### Aim of the exercise
Locate each line in the items below that contains the string "with", treating uppercase and lowercase as distinct, and copy every such line.
----
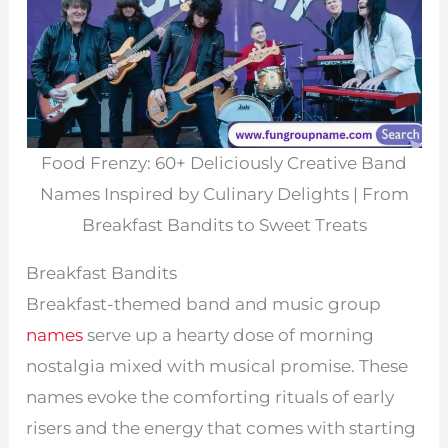
Food Frenzy: 60+ Deliciously Creative Band
Names Inspired by Culinary Delights | From
Breakfast Bandits to Sweet Treats
Breakfast Bandits
Breakfast-themed band and music group
names
serve up a hearty dose of morning
nostalgia mixed with musical promise. These
names evoke the comforting rituals of early
risers and the energy that comes with starting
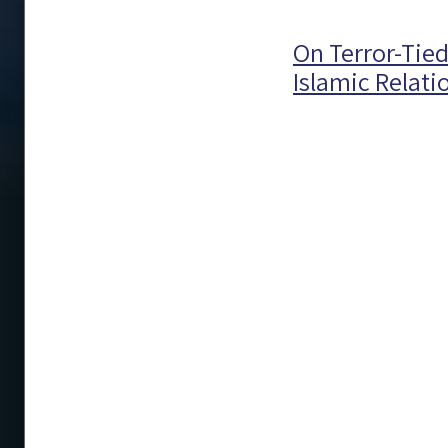
On Terror-Tie
Islamic Relati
----
### Task solution
nostalgia mixed with musical promise. These
risers and the energy that comes with starting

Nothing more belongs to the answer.